▶ What the exercise asks
Pick out and copy every line in the listing below that contains the string "locality". Treat the match as case-sensitive.

▶ Input for this task

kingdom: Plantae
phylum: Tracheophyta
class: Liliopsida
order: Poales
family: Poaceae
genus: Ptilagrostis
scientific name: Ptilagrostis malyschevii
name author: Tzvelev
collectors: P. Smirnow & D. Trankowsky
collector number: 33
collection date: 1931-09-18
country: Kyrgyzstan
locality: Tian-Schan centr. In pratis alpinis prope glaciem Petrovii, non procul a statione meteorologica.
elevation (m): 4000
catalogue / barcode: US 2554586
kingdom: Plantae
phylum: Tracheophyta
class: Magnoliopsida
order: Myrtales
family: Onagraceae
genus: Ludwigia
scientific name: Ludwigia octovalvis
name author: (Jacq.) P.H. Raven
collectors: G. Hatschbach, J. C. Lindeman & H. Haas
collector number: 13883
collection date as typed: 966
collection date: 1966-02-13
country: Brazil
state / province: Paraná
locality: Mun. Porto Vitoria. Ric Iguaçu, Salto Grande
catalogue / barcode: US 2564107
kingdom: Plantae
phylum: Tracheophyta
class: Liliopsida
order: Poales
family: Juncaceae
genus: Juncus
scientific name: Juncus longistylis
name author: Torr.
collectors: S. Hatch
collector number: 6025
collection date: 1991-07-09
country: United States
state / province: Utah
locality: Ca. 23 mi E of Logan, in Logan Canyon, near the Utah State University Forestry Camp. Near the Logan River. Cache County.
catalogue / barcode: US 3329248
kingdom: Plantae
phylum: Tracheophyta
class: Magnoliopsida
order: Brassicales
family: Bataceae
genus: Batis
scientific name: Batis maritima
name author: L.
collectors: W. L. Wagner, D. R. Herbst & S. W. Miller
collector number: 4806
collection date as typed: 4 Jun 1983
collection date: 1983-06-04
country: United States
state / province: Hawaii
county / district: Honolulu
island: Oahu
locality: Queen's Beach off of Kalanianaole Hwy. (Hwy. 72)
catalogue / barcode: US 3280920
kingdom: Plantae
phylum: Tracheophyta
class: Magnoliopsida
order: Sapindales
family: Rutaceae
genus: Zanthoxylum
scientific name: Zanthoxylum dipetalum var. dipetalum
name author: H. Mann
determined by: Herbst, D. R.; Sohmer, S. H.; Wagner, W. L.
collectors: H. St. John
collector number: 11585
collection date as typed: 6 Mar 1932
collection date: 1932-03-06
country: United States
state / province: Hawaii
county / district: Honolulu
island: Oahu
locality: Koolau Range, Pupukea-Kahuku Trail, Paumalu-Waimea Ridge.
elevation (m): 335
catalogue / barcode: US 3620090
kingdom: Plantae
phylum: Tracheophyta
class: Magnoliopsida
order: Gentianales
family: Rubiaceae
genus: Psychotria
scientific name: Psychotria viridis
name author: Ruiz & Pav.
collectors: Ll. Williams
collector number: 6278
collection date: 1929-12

▶ Written solution
locality: Tian-Schan centr. In pratis alpinis prope glaciem Petrovii, non procul a statione meteorologica.
locality: Mun. Porto Vitoria. Ric Iguaçu, Salto Grande
locality: Ca. 23 mi E of Logan, in Logan Canyon, near the Utah State University Forestry Camp. Near the Logan River. Cache County.
locality: Queen's Beach off of Kalanianaole Hwy. (Hwy. 72)
locality: Koolau Range, Pupukea-Kahuku Trail, Paumalu-Waimea Ridge.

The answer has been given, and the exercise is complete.